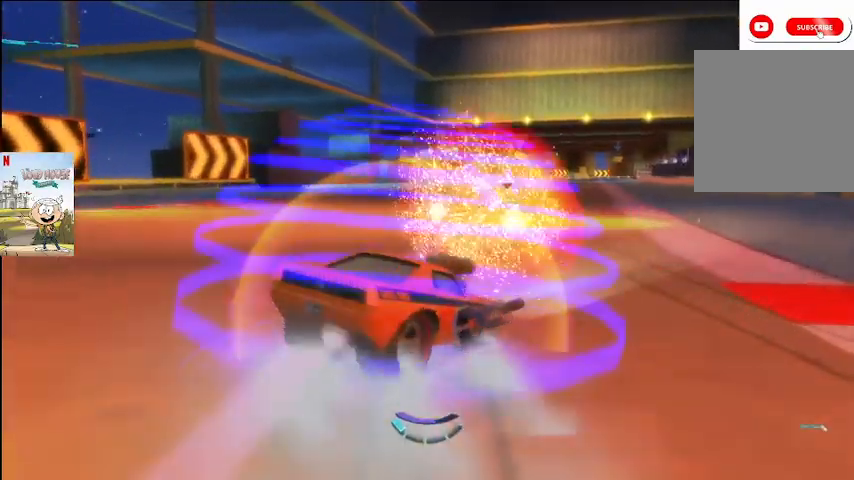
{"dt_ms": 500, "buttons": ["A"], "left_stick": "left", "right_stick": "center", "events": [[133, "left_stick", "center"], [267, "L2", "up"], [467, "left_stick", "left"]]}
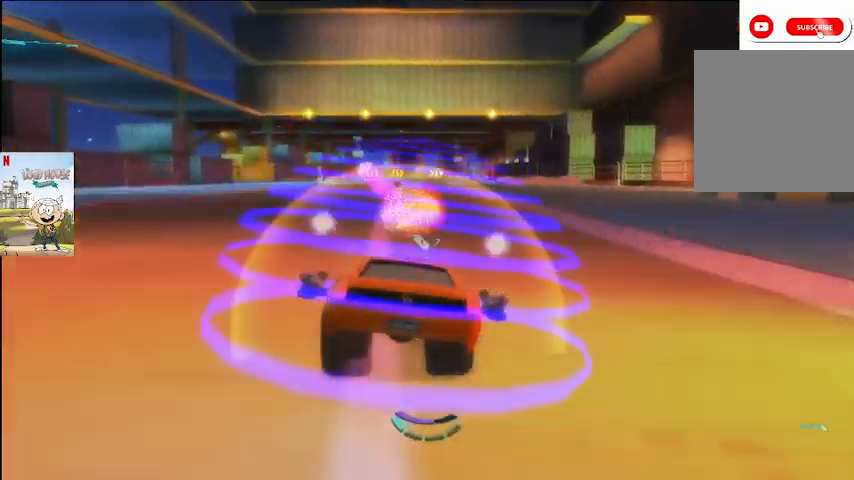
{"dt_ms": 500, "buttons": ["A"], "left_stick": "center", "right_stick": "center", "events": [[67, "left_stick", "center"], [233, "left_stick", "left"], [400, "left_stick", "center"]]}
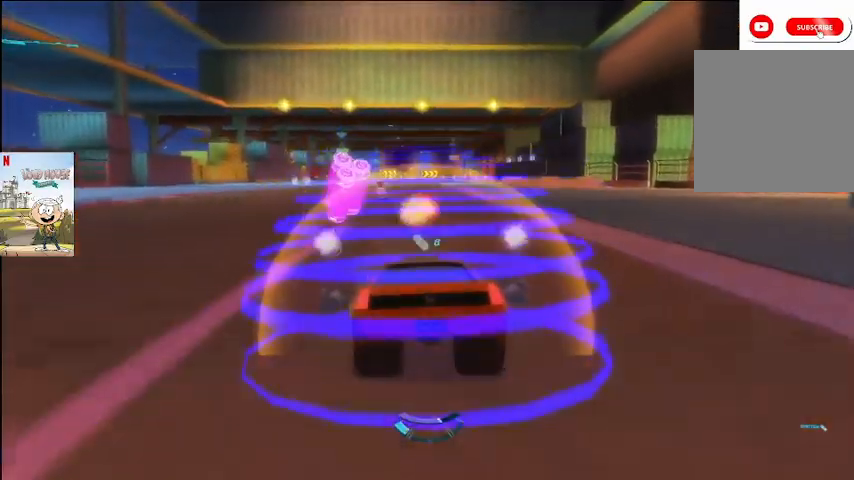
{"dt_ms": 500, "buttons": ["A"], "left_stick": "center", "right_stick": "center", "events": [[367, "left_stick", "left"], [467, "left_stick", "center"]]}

◇ ◇ ◇ ◇ ◇ ◇ ◇

*What the exercise asks:*
Would you write out the data exactly, with no pictures in the copy?

*Answer to this task:*
{"dt_ms": 500, "buttons": ["A"], "left_stick": "left", "right_stick": "center", "events": [[133, "left_stick", "center"], [267, "L2", "up"], [467, "left_stick", "left"]]}
{"dt_ms": 500, "buttons": ["A"], "left_stick": "center", "right_stick": "center", "events": [[67, "left_stick", "center"], [233, "left_stick", "left"], [400, "left_stick", "center"]]}
{"dt_ms": 500, "buttons": ["A"], "left_stick": "center", "right_stick": "center", "events": [[367, "left_stick", "left"], [467, "left_stick", "center"]]}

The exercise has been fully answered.